GIVEN TASK:
Pick out every line in the items below that contains the word "attached" and copy each of those lines in full. Case counts.
— Begin —
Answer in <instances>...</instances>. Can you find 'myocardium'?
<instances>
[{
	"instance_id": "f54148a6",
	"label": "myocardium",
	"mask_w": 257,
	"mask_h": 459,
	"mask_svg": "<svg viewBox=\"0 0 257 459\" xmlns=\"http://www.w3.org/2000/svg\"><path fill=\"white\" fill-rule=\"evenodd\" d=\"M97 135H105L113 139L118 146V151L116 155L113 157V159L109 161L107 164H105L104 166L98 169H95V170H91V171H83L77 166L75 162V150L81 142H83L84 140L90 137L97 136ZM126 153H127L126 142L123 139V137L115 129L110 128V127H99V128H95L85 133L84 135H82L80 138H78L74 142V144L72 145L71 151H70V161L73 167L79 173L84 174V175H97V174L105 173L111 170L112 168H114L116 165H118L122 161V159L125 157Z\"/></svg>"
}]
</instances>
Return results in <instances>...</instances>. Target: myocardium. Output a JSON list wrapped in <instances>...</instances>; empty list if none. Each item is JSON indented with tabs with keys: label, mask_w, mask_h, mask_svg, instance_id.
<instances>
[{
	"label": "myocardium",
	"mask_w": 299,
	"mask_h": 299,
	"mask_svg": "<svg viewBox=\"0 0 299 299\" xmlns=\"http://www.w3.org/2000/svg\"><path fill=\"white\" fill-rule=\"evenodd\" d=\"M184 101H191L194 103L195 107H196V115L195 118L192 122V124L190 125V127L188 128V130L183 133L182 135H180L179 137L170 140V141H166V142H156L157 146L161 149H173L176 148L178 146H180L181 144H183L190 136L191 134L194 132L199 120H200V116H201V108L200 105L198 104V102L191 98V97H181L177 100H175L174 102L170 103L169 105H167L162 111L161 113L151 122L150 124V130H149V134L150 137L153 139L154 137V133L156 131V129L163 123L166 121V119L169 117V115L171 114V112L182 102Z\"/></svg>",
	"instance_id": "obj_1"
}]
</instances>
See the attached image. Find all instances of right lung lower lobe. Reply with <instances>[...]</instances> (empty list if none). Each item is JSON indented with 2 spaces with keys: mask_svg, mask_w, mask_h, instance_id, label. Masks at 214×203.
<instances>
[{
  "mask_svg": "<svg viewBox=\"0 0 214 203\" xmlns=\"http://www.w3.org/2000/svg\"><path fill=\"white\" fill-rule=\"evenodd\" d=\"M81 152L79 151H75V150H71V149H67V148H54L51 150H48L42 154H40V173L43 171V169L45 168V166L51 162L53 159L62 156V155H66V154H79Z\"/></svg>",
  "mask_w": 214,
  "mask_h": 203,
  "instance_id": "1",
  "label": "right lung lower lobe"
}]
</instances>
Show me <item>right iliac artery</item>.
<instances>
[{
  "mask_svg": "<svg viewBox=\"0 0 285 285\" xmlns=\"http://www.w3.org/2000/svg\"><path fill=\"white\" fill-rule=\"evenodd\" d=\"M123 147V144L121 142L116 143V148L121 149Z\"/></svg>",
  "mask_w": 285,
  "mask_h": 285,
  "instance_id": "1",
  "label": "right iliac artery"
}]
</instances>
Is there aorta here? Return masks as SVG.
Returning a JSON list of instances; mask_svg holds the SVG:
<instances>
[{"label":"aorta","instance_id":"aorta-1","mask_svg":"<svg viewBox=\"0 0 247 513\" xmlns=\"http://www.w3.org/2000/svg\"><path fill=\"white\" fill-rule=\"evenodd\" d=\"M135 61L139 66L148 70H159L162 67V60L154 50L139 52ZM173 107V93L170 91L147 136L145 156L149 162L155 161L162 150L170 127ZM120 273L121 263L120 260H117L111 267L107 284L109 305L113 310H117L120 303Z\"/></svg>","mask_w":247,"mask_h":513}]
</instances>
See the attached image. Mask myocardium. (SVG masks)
— End —
RESULT OF THIS TASK:
See the attached image. Find all instances of right lung lower lobe. Reply with <instances>[...]</instances> (empty list if none). Each item is JSON indented with 2 spaces with keys: mask_svg, mask_w, mask_h, instance_id, label. Masks at 214×203.
See the attached image. Mask myocardium. (SVG masks)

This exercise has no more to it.